One can see in this movie that for small epsilon, the solution appears perfectly regular. For large epsilon, the solution becomes singular.
If you continue with this tuning, you find an evolution which appears to "blow" off lots of energy, leaving behind an almost static solution. In fact, this static-looking solution looks remarkably like a solution found explicitly by assuming staticity. Here I show the results of one such tuning plotted along with the evolution of one of the static solutions. Shown is the field chi(r,t) (the tuned solution[magenta]; the explicitly static solution[light blue]) as well as the energy density as a function of r and t, rho(r,t) (the tuned solution[yellow]; the explicitly static solution[navy blue]).
One thing to note is that the static solution is remarkably static. That is, what you're seeing is the output from our code when given the static solution as initial data. In other words, this static solution looks static despite the inevitable "perturbations" provded by the numerics. This seems consistent with the fact that for "spread-out" static solutions, the instability is very slow-growing. More importantly, one sees the energy that is blown off, and that what remains appears to be the static solution.
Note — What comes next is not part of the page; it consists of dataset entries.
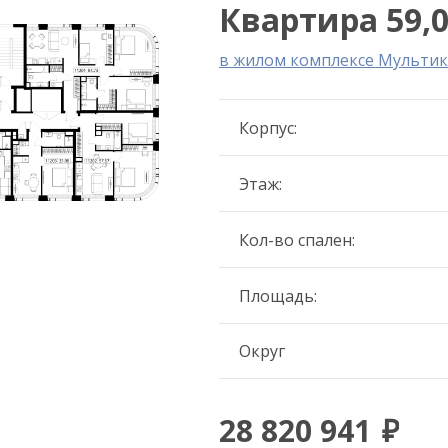
Квартира 59,0
в жилом комплексе Мультик
Корпус:
Этаж:
Кол-во спален:
Площадь:
Округ
28 820 941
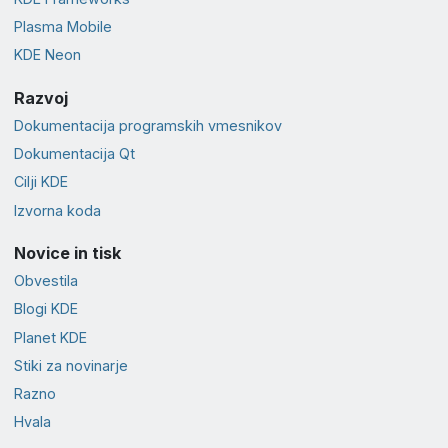
Plasma Mobile
KDE Neon
Razvoj
Dokumentacija programskih vmesnikov
Dokumentacija Qt
Cilji KDE
Izvorna koda
Novice in tisk
Obvestila
Blogi KDE
Planet KDE
Stiki za novinarje
Razno
Hvala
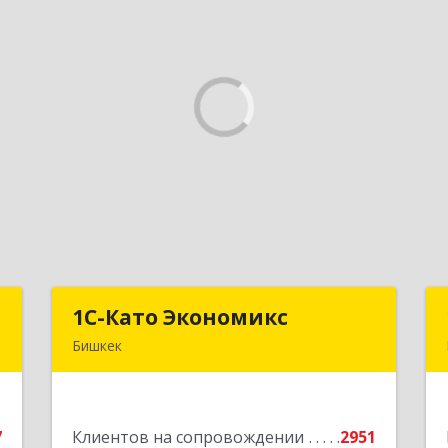
N
1С-Като Экономикс
1С-Като Экономикс
Бишкек
.
720021, Кыргызстан, г. Бишкек, ул.
А
Шопокова, д. 89
7
Клиентов на сопровождении
2951
е
Подробнее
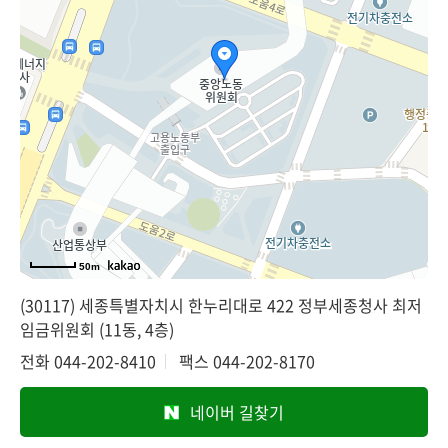
50m
(30117) 세종특별자치시 한누리대로 422 정부세종청사 최저
임금위원회 (11동, 4층)
전화
044-202-8410
팩스
044-202-8170
네이버 길찾기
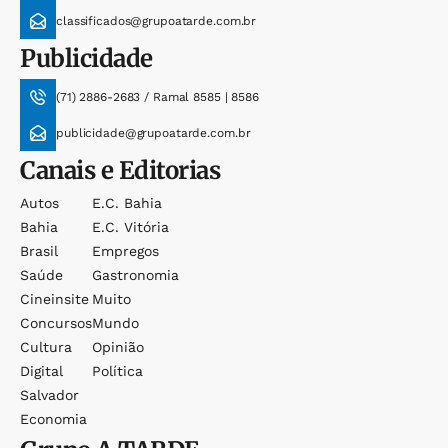
classificados@grupoatarde.com.br
Publicidade
(71) 2886-2683 / Ramal 8585 | 8586
publicidade@grupoatarde.com.br
Canais e Editorias
Autos
E.c. Bahia
Bahia
E.c. Vitória
Brasil
Empregos
Saúde
Gastronomia
Cineinsite
Muito
Concursos
Mundo
Cultura
Opinião
Digital
Política
Salvador
Economia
Keep in mind here, that there is a continuous family of static solutions. As the tuning proceeds, it would seem that different static solutions are approached. Hence, it doesn't seem as if any of the static solutions represent any kind of attractor (e.g. an intermediate attractor).
Here's another recently made movie which
I'm hoping will help explain at least the difference
that we're seeing between super- and sub- critical initial data. Shown
is the energy density
for four different evolutions of the Turok-Spergel data:
For an ingoing Gaussian perturbation (r_0=0.5, del=0.2, amp=+/-0.01), I show the n=0, the n=1, and the n=2 solutions. Looking at just the n=0 and n=2 cases, one observes all three evolutions (amp=-0.01, amp=0, amp=+0.01) collapsing, suggesting that the solutions are not on threshold. However, the case of n=1 is unique in that the amp=+0.01 case collapses quite quickly while the amp=-0.01 disperses. These movies then suggest that only the n=1 solution sits on threshold, and presumably this would indicate the self-similar solution we are seeing in tuning of the Gaussian initial data is indeed the n=1 self-similar solution.